$\newcommand{\diff}{\operatorname{d}}$ $\newcommand{\deriv}[2]{\frac{\diff #1}{\diff #2}}$ $\newcommand{\pderiv}[2]{\frac{\partial #1}{\partial #2}}$ $\renewcommand{\vec}[1]{\boldsymbol{#1}}$ I have the following integral $$\omega(E) = \int\frac{\diff\vec{q}\diff\vec{p}}{h^2}\delta(E - H(\vec{q}, \vec{p}))$$ where $\vec{p}, \vec{q}\in\mathbb{R}^2$, $\vec{q} = (x, y)$ satisfy the constrain $-L/2 \leq x, y, \leq L/2$ and $H(\vec{q}, \vec{p})$ is the function \begin{align} H(\vec{q}, \vec{p}) = H(\vec{q}, x) = \frac{\vec{p}^2}{2m} + 2A|x| &&\text{with}\quad A> 0 \end{align} Now this is a part of en exercise and it has the following solution
\begin{align} \omega(E) &= \frac{L}{h^2}\int\limits_{-L/2}^{L/2}\diff{x}\pderiv{}{E}\int\diff{\vec{p}}\ \Theta\left(E - \frac{p^2}{2m} - 2A|x|\right) = \tag{sol1.1}\label{sol1.1}\\ &= \frac{L}{h^2}\int\limits_{-L/2}^{L/2}\diff{x}\ 2\pi m\pderiv{}{E}(E - 2A|x|)\Theta\left(E - 2A|x|\right) = \tag{sol1.2}\label{sol1.2}\\ &= \frac{2\pi mL}{h^2}\int\limits_{-L/2}^{L/2}\diff{x}\ \Theta\left(E - 2A|x|\right) = \tag{sol1.3}\\ &= \begin{cases}\frac{2\pi mL}{Ah^2}E & \text{if } E \leq AL\\ \frac{2\pi mL^2}{h^2} & \text{if } E > AL\end{cases} \tag{sol1.4} \end{align} where $\Theta$ is the Heaviside Theta step function and it is used the fact that $\delta(x) = \deriv{}{x}\Theta(x)$.

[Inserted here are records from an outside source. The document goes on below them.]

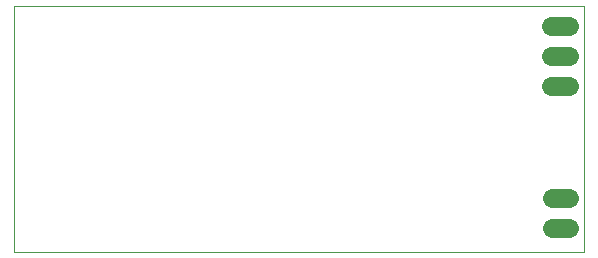
<source format=gbs>
G75*
G70*
%OFA0B0*%
%FSLAX24Y24*%
%IPPOS*%
%LPD*%
%AMOC8*
5,1,8,0,0,1.08239X$1,22.5*
%
%ADD10C,0.0000*%
%ADD11C,0.0634*%
D10*
X001043Y000625D02*
X001043Y008833D01*
X020042Y008833D01*
X020042Y000625D01*
X001043Y000625D01*
D11*
X018953Y001425D02*
X019546Y001425D01*
X019546Y002425D02*
X018953Y002425D01*
X018928Y006150D02*
X019521Y006150D01*
X019521Y007150D02*
X018928Y007150D01*
X018928Y008150D02*
X019521Y008150D01*
M02*

</source>
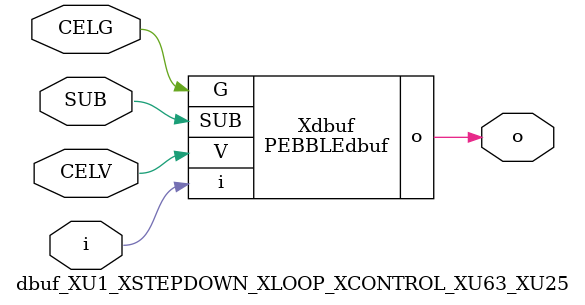
<source format=v>



module PEBBLEdbuf ( o, G, SUB, V, i );

  input V;
  input i;
  input G;
  output o;
  input SUB;
endmodule

//Celera Confidential Do Not Copy dbuf_XU1_XSTEPDOWN_XLOOP_XCONTROL_XU63_XU25
//Celera Confidential Symbol Generator
//Digital Buffer
module dbuf_XU1_XSTEPDOWN_XLOOP_XCONTROL_XU63_XU25 (CELV,CELG,i,o,SUB);
input CELV;
input CELG;
input i;
input SUB;
output o;

//Celera Confidential Do Not Copy dbuf
PEBBLEdbuf Xdbuf(
.V (CELV),
.i (i),
.o (o),
.SUB (SUB),
.G (CELG)
);
//,diesize,PEBBLEdbuf

//Celera Confidential Do Not Copy Module End
//Celera Schematic Generator
endmodule

</source>
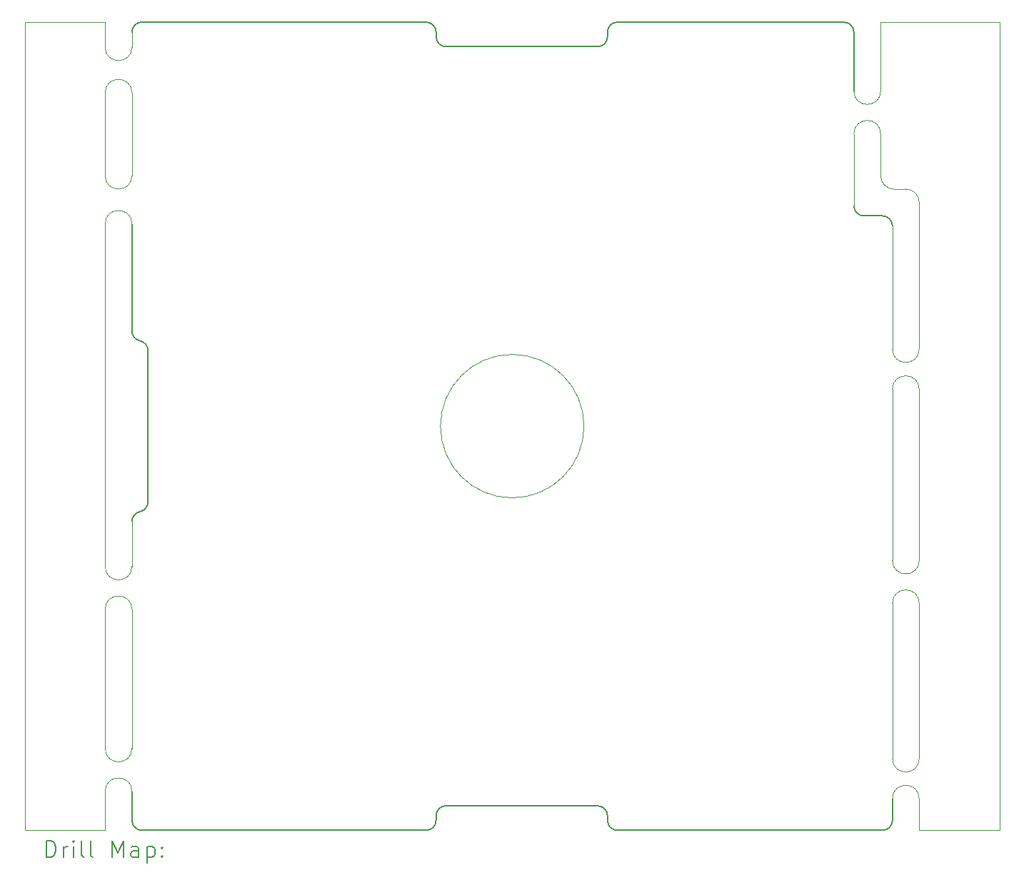
<source format=gbr>
%TF.GenerationSoftware,KiCad,Pcbnew,8.0.1*%
%TF.CreationDate,2024-05-29T09:56:29-04:00*%
%TF.ProjectId,Avionics_Board,4176696f-6e69-4637-935f-426f6172642e,rev?*%
%TF.SameCoordinates,PX40311b0PY93281e8*%
%TF.FileFunction,Drillmap*%
%TF.FilePolarity,Positive*%
%FSLAX45Y45*%
G04 Gerber Fmt 4.5, Leading zero omitted, Abs format (unit mm)*
G04 Created by KiCad (PCBNEW 8.0.1) date 2024-05-29 09:56:29*
%MOMM*%
%LPD*%
G01*
G04 APERTURE LIST*
%ADD10C,0.100000*%
%ADD11C,0.200000*%
G04 APERTURE END LIST*
D10*
X8509000Y344170D02*
X8509000Y2185670D01*
X-825500Y-44298D02*
X-825500Y-508000D01*
D11*
X-508000Y-388620D02*
X-508000Y-44298D01*
D10*
X8051800Y7754620D02*
G75*
G02*
X8369300Y7754620I158750J0D01*
G01*
D11*
X5130500Y8907780D02*
G75*
G02*
X5011120Y8788400I-119380J0D01*
G01*
X-317500Y3389630D02*
G75*
G02*
X-412750Y3272714I-119380J0D01*
G01*
X8389620Y-508000D02*
X5249880Y-508000D01*
X8051800Y8262620D02*
X8051800Y8961120D01*
D10*
X8826500Y5201920D02*
G75*
G02*
X8509000Y5201920I-158750J0D01*
G01*
X-825500Y9080500D02*
X-825500Y8961120D01*
D11*
X5011120Y8788400D02*
X3217880Y8788400D01*
D10*
X-508000Y2622702D02*
G75*
G02*
X-825500Y2622702I-158750J0D01*
G01*
X-508000Y463702D02*
G75*
G02*
X-825500Y463702I-158750J0D01*
G01*
D11*
X-317500Y5182870D02*
X-317500Y3389630D01*
X5130500Y8961120D02*
G75*
G02*
X5249880Y9080500I119380J0D01*
G01*
D10*
X-825500Y9080500D02*
X-1778000Y9080500D01*
D11*
X-412750Y5299786D02*
G75*
G02*
X-507998Y5416702I24130J116914D01*
G01*
D10*
X-1778000Y9080500D02*
X-1778000Y8961120D01*
D11*
X3217880Y8788400D02*
G75*
G02*
X3098500Y8907780I0J119380D01*
G01*
X-508000Y5416702D02*
X-508000Y6686702D01*
D10*
X8509000Y4725670D02*
G75*
G02*
X8826500Y4725670I158750J0D01*
G01*
X8369300Y8262620D02*
G75*
G02*
X8051800Y8262620I-158750J0D01*
G01*
X8509000Y5201920D02*
X8509000Y6662420D01*
X8826500Y2693670D02*
G75*
G02*
X8509000Y2693670I-158750J0D01*
G01*
X-825500Y463702D02*
X-825500Y2114702D01*
X-825500Y2622702D02*
X-825500Y6686702D01*
X-825500Y2114702D02*
G75*
G02*
X-508000Y2114702I158750J0D01*
G01*
D11*
X8509000Y-132080D02*
X8509000Y-388620D01*
D10*
X-508000Y7258202D02*
X-508000Y8242452D01*
X-508000Y463702D02*
X-508000Y2114702D01*
D11*
X-388620Y9080500D02*
X2979120Y9080500D01*
D10*
X-508000Y7258202D02*
G75*
G02*
X-825500Y7258202I-158750J0D01*
G01*
X8525216Y7099325D02*
G75*
G02*
X8369295Y7258050I1404J157325D01*
G01*
X8051800Y7754620D02*
X8051800Y6901180D01*
D11*
X-412750Y5299786D02*
G75*
G02*
X-317500Y5182870I-24130J-116916D01*
G01*
D10*
X-825500Y8782202D02*
X-825500Y8961120D01*
X8509000Y-132080D02*
G75*
G02*
X8826500Y-132080I158750J0D01*
G01*
X8826500Y344170D02*
G75*
G02*
X8509000Y344170I-158750J0D01*
G01*
X8369300Y7754620D02*
X8369300Y7258050D01*
D11*
X-388620Y-508000D02*
G75*
G02*
X-508000Y-388620I0J119380D01*
G01*
D10*
X-825500Y7258202D02*
X-825500Y8242452D01*
D11*
X2979120Y-508000D02*
X-388620Y-508000D01*
X3098500Y-335280D02*
G75*
G02*
X3217880Y-215900I119380J0D01*
G01*
D10*
X-1778000Y8961120D02*
X-1778000Y-508000D01*
D11*
X5249880Y-508000D02*
G75*
G02*
X5130500Y-388620I0J119380D01*
G01*
X2979120Y9080500D02*
G75*
G02*
X3098500Y8961120I0J-119380D01*
G01*
D10*
X8826500Y344170D02*
X8826500Y2185670D01*
D11*
X3098500Y8907780D02*
X3098500Y8961120D01*
D10*
X8826500Y-508000D02*
X9779000Y-508000D01*
X8826500Y-508000D02*
X8826500Y-132080D01*
X4851900Y4287500D02*
G75*
G02*
X3150100Y4287500I-850900J0D01*
G01*
X3150100Y4287500D02*
G75*
G02*
X4851900Y4287500I850900J0D01*
G01*
X8667750Y7099569D02*
X8525216Y7099325D01*
D11*
X8389620Y6781800D02*
X8171180Y6781800D01*
D10*
X-825500Y-44298D02*
G75*
G02*
X-508000Y-44298I158750J0D01*
G01*
D11*
X5249880Y9080500D02*
X7932420Y9080500D01*
D10*
X-508000Y8782202D02*
X-508000Y8961120D01*
D11*
X8509000Y-388620D02*
G75*
G02*
X8389620Y-508000I-119380J0D01*
G01*
D10*
X-825500Y-508000D02*
X-1778000Y-508000D01*
D11*
X5130500Y8961120D02*
X5130500Y8907780D01*
X-508000Y3155798D02*
G75*
G02*
X-412750Y3272716I119380J2D01*
G01*
X7932420Y9080500D02*
G75*
G02*
X8051800Y8961120I0J-119380D01*
G01*
D10*
X-508000Y8782202D02*
G75*
G02*
X-825500Y8782202I-158750J0D01*
G01*
D11*
X3217880Y-215900D02*
X5011120Y-215900D01*
X3098500Y-388620D02*
X3098500Y-335280D01*
X5130500Y-335280D02*
X5130500Y-388620D01*
D10*
X8826500Y5201920D02*
X8826500Y6940819D01*
X8509000Y2185670D02*
G75*
G02*
X8826500Y2185670I158750J0D01*
G01*
X9779000Y-508000D02*
X9779000Y9080500D01*
X8509000Y2693670D02*
X8509000Y4725670D01*
D11*
X3098500Y-388620D02*
G75*
G02*
X2979120Y-508000I-119380J0D01*
G01*
X-508000Y8961120D02*
G75*
G02*
X-388620Y9080500I119380J0D01*
G01*
X5011120Y-215900D02*
G75*
G02*
X5130500Y-335280I0J-119380D01*
G01*
X8389620Y6781800D02*
G75*
G02*
X8509000Y6662420I0J-119380D01*
G01*
D10*
X-508000Y2622702D02*
X-508000Y3155798D01*
X8369300Y9080500D02*
X9779000Y9080500D01*
X8369300Y8961120D02*
X8369300Y9080500D01*
X8826500Y2693670D02*
X8826500Y4725670D01*
X-825500Y8242452D02*
G75*
G02*
X-508000Y8242452I158750J0D01*
G01*
X-825500Y6686702D02*
G75*
G02*
X-508000Y6686702I158750J0D01*
G01*
X8369300Y8961120D02*
X8369300Y8262620D01*
D11*
X8171180Y6781800D02*
G75*
G02*
X8051800Y6901180I0J119380D01*
G01*
D10*
X8667750Y7099569D02*
G75*
G02*
X8826499Y6940819I0J-158749D01*
G01*
D11*
X-1522223Y-829484D02*
X-1522223Y-629484D01*
X-1522223Y-629484D02*
X-1474604Y-629484D01*
X-1474604Y-629484D02*
X-1446033Y-639008D01*
X-1446033Y-639008D02*
X-1426985Y-658055D01*
X-1426985Y-658055D02*
X-1417461Y-677103D01*
X-1417461Y-677103D02*
X-1407937Y-715198D01*
X-1407937Y-715198D02*
X-1407937Y-743769D01*
X-1407937Y-743769D02*
X-1417461Y-781865D01*
X-1417461Y-781865D02*
X-1426985Y-800912D01*
X-1426985Y-800912D02*
X-1446033Y-819960D01*
X-1446033Y-819960D02*
X-1474604Y-829484D01*
X-1474604Y-829484D02*
X-1522223Y-829484D01*
X-1322223Y-829484D02*
X-1322223Y-696150D01*
X-1322223Y-734246D02*
X-1312699Y-715198D01*
X-1312699Y-715198D02*
X-1303176Y-705674D01*
X-1303176Y-705674D02*
X-1284128Y-696150D01*
X-1284128Y-696150D02*
X-1265080Y-696150D01*
X-1198414Y-829484D02*
X-1198414Y-696150D01*
X-1198414Y-629484D02*
X-1207938Y-639008D01*
X-1207938Y-639008D02*
X-1198414Y-648531D01*
X-1198414Y-648531D02*
X-1188890Y-639008D01*
X-1188890Y-639008D02*
X-1198414Y-629484D01*
X-1198414Y-629484D02*
X-1198414Y-648531D01*
X-1074604Y-829484D02*
X-1093652Y-819960D01*
X-1093652Y-819960D02*
X-1103176Y-800912D01*
X-1103176Y-800912D02*
X-1103176Y-629484D01*
X-969842Y-829484D02*
X-988890Y-819960D01*
X-988890Y-819960D02*
X-998414Y-800912D01*
X-998414Y-800912D02*
X-998414Y-629484D01*
X-741271Y-829484D02*
X-741271Y-629484D01*
X-741271Y-629484D02*
X-674604Y-772341D01*
X-674604Y-772341D02*
X-607938Y-629484D01*
X-607938Y-629484D02*
X-607938Y-829484D01*
X-426985Y-829484D02*
X-426985Y-724722D01*
X-426985Y-724722D02*
X-436509Y-705674D01*
X-436509Y-705674D02*
X-455556Y-696150D01*
X-455556Y-696150D02*
X-493652Y-696150D01*
X-493652Y-696150D02*
X-512699Y-705674D01*
X-426985Y-819960D02*
X-446033Y-829484D01*
X-446033Y-829484D02*
X-493652Y-829484D01*
X-493652Y-829484D02*
X-512699Y-819960D01*
X-512699Y-819960D02*
X-522223Y-800912D01*
X-522223Y-800912D02*
X-522223Y-781865D01*
X-522223Y-781865D02*
X-512699Y-762817D01*
X-512699Y-762817D02*
X-493652Y-753293D01*
X-493652Y-753293D02*
X-446033Y-753293D01*
X-446033Y-753293D02*
X-426985Y-743769D01*
X-331747Y-696150D02*
X-331747Y-896150D01*
X-331747Y-705674D02*
X-312699Y-696150D01*
X-312699Y-696150D02*
X-274604Y-696150D01*
X-274604Y-696150D02*
X-255556Y-705674D01*
X-255556Y-705674D02*
X-246033Y-715198D01*
X-246033Y-715198D02*
X-236509Y-734246D01*
X-236509Y-734246D02*
X-236509Y-791388D01*
X-236509Y-791388D02*
X-246033Y-810436D01*
X-246033Y-810436D02*
X-255556Y-819960D01*
X-255556Y-819960D02*
X-274604Y-829484D01*
X-274604Y-829484D02*
X-312699Y-829484D01*
X-312699Y-829484D02*
X-331747Y-819960D01*
X-150795Y-810436D02*
X-141271Y-819960D01*
X-141271Y-819960D02*
X-150795Y-829484D01*
X-150795Y-829484D02*
X-160318Y-819960D01*
X-160318Y-819960D02*
X-150795Y-810436D01*
X-150795Y-810436D02*
X-150795Y-829484D01*
X-150795Y-705674D02*
X-141271Y-715198D01*
X-141271Y-715198D02*
X-150795Y-724722D01*
X-150795Y-724722D02*
X-160318Y-715198D01*
X-160318Y-715198D02*
X-150795Y-705674D01*
X-150795Y-705674D02*
X-150795Y-724722D01*
M02*

</source>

Now I tried another way to the solution by using the property of the Dirac Delta $$\delta(f(x)) = \sum_i \frac{\delta(x - x_i}{|f'(x_i)|}$$ where $x_i$ are the simple zeros of the function.
My way: \begin{align} \omega(E) &= \frac{L}{h^2}\int\limits_{-L/2}^{L/2}\diff{x}\int\diff{\vec{p}}\ \delta\left(E - \frac{p^2}{2m} - 2A|x|\right) =\\ &= \frac{L}{h^2}\int\limits_{-L/2}^{L/2}\diff{x}\ \int_0^{2\pi}\diff\phi\int_0^{\infty}\diff{p}\ p\ \delta\left(\tilde{E} - \frac{p^2}{2m}\right) = \\ &= \frac{2\pi L}{h^2}\int\limits_{-L/2}^{L/2}\diff{x}\ \int_0^{\infty}\diff{p}\ p\ \frac{\delta\left(p-\sqrt{2m\tilde{E}}\right)}{\sqrt{2m\tilde{E}}/m} = \\ &= \frac{2\pi mL}{h^2}\int\limits_{-L/2}^{L/2}\diff{x}\frac{\sqrt{2m\tilde{E}}}{\sqrt{2m\tilde{E}}} = \frac{2\pi mL^2}{h^2} \end{align}
Clearly I miss a Theta in the last steps, because the two solutions are not the same. Now I have some doubts about these proceedings, which are the following
- How did he integrate the Heaviside function in the first passage \eqref{sol1.1}-\eqref{sol1.2}, so that the integral gives $$(E - 2A|x|)\Theta\left(E - 2A|x|\right)?$$
Why did my solution differed from the one proposed, where am I going wrong?
Hoping that I'm not putting too much staff together, how do you recommend to proceed with multivariable integrals involving delta and theta when inside them there's a functional expression?
EDIT: Since the problem is physical (from statistical mechanics), I'm now noticing that probably the theta is there for having non-negative roots of $p^2$... could it be right?